### PROBLEM DETAILS:
Transcribe the lines of the records below, from the start of the records through the line containing "Todos los grabadores", including that line. Omit the pictures from your answer.

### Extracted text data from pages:
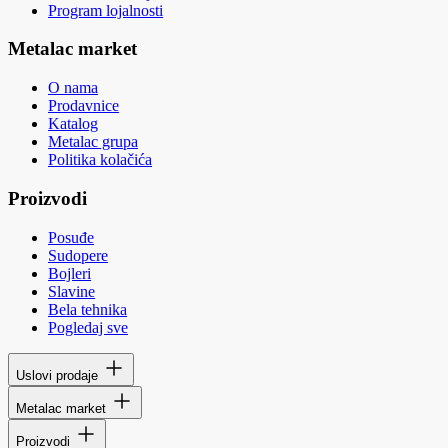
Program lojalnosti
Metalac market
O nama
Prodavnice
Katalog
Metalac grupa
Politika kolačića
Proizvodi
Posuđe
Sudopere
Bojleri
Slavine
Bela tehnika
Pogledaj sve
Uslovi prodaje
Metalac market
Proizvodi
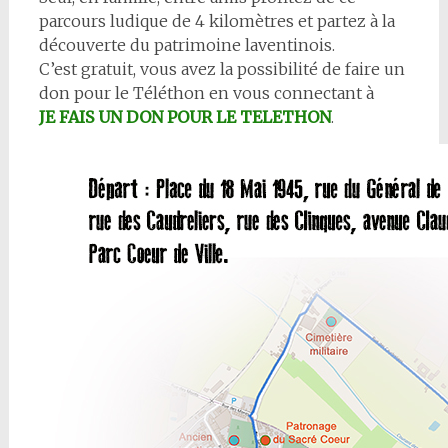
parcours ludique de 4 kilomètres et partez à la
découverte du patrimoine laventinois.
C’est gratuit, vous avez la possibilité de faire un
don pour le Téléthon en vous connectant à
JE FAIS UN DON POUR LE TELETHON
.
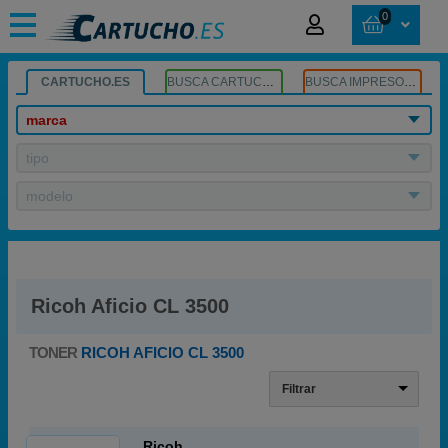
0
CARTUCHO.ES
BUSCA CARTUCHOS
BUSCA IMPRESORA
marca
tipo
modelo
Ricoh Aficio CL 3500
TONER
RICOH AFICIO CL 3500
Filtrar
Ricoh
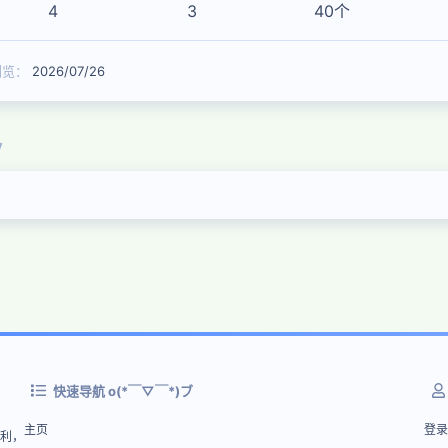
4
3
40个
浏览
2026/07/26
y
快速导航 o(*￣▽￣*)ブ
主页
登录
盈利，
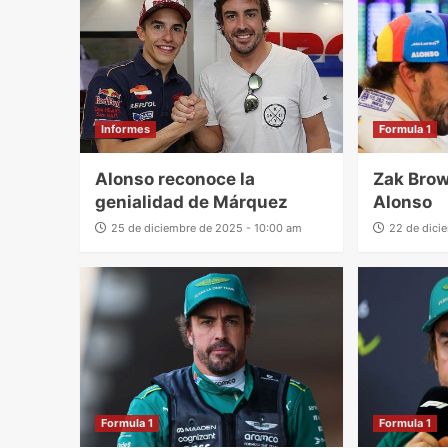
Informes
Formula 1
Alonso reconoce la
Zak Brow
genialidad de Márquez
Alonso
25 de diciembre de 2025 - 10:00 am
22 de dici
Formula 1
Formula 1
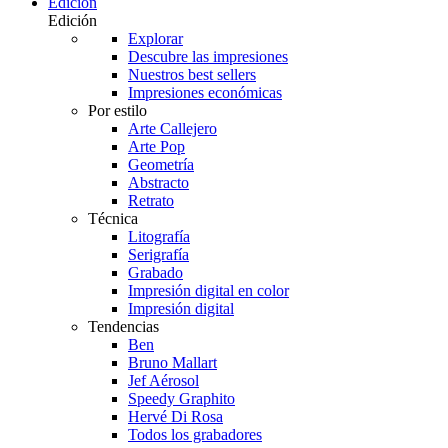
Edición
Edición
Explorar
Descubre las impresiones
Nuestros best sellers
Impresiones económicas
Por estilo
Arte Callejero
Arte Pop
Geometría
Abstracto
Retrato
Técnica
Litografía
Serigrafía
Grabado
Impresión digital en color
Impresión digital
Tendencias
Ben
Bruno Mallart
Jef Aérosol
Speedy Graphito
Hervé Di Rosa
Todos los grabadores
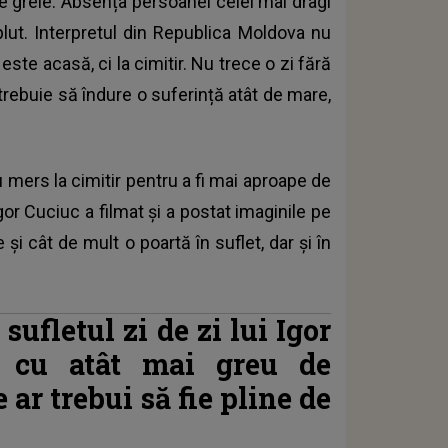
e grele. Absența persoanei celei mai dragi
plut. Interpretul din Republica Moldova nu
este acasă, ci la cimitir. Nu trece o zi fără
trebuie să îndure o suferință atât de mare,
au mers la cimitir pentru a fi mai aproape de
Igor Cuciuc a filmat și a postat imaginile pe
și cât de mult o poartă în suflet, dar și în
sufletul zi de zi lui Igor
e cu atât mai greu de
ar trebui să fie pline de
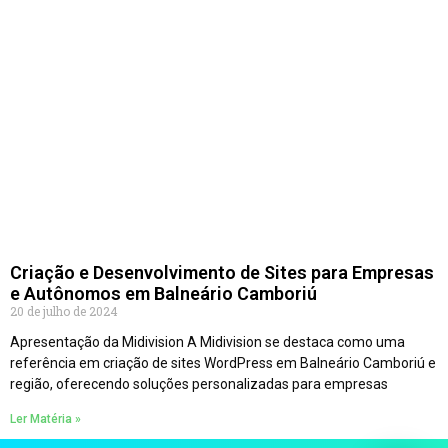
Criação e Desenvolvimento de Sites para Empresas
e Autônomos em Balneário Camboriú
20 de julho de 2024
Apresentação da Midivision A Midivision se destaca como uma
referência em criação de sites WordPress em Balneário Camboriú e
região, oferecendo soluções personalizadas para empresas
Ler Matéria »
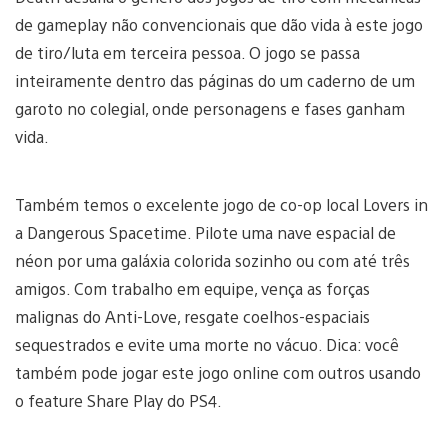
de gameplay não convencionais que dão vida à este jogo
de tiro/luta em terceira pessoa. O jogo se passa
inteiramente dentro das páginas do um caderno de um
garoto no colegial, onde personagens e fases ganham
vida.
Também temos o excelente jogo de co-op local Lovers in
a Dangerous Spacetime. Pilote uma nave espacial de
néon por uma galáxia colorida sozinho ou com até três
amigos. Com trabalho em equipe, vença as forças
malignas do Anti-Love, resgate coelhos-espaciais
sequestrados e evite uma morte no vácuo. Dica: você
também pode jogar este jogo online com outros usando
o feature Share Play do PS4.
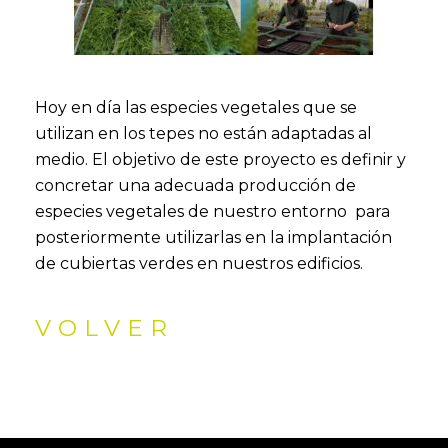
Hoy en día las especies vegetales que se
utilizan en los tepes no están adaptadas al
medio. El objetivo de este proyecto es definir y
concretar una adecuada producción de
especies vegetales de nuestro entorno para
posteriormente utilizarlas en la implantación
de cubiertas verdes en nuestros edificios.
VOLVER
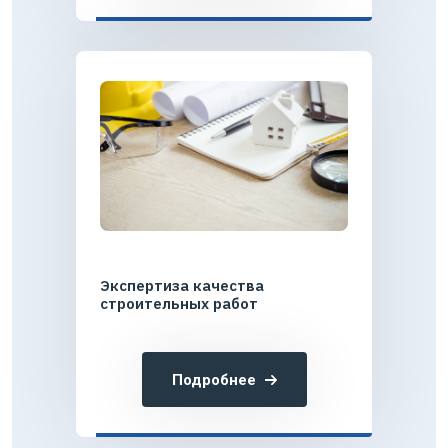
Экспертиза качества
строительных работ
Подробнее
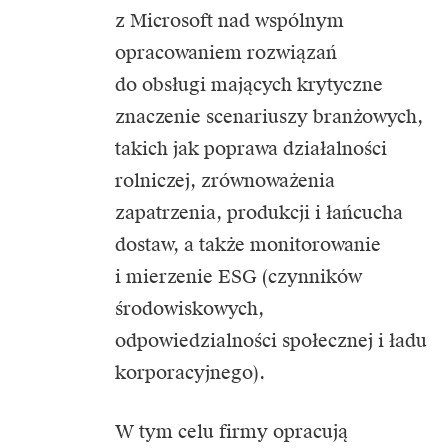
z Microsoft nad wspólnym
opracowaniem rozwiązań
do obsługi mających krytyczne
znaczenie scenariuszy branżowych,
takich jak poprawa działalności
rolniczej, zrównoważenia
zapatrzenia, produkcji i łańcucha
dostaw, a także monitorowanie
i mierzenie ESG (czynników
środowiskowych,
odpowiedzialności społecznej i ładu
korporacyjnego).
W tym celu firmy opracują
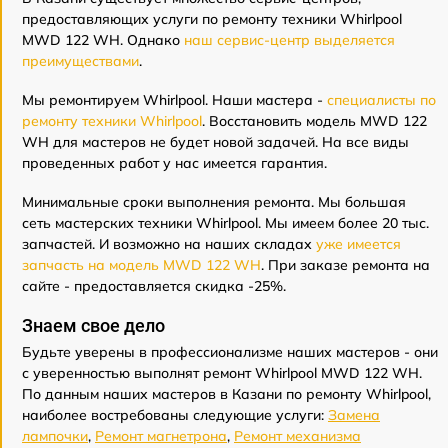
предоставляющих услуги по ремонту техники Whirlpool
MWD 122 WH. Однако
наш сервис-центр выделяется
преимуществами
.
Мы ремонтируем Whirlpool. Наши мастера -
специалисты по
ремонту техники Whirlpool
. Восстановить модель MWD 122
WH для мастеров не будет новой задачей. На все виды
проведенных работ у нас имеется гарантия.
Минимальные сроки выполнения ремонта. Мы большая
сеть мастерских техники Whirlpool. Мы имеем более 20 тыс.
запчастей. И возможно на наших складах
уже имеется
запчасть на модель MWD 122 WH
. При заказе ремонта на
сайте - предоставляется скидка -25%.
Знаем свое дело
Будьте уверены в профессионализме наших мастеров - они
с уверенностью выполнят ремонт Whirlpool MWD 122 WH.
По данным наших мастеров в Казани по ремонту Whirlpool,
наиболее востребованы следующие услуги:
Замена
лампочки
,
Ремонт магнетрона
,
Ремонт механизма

### ANSWER FOR THIS EXERCISE:
Program lojalnosti
Metalac market
O nama
Prodavnice
Katalog
Metalac grupa
Politika kolačića
Proizvodi
Posuđe
Sudopere
Bojleri
Slavine
Bela tehnika
Pogledaj sve
Uslovi prodaje
Metalac market
Proizvodi
parcours ludique de 4 kilomètres et partez à la
découverte du patrimoine laventinois.
C’est gratuit, vous avez la possibilité de faire un
don pour le Téléthon en vous connectant à
JE FAIS UN DON POUR LE TELETHON
.
0
CARTUCHO.ES
BUSCA CARTUCHOS
BUSCA IMPRESORA
marca
tipo
modelo
Ricoh Aficio CL 3500
TONER
RICOH AFICIO CL 3500
Filtrar
Ricoh
4
3
40个
浏览
2026/07/26
y
快速导航 o(*￣▽￣*)ブ
主页
登录
盈利，
Informes
Formula 1
Alonso reconoce la
Zak Brow
genialidad de Márquez
Alonso
25 de diciembre de 2025 - 10:00 am
22 de dici
Formula 1
Formula 1
Edición
Edición
Explorar
Descubre las impresiones
Nuestros best sellers
Impresiones económicas
Por estilo
Arte Callejero
Arte Pop
Geometría
Abstracto
Retrato
Técnica
Litografía
Serigrafía
Grabado
Impresión digital en color
Impresión digital
Tendencias
Ben
Bruno Mallart
Jef Aérosol
Speedy Graphito
Hervé Di Rosa
Todos los grabadores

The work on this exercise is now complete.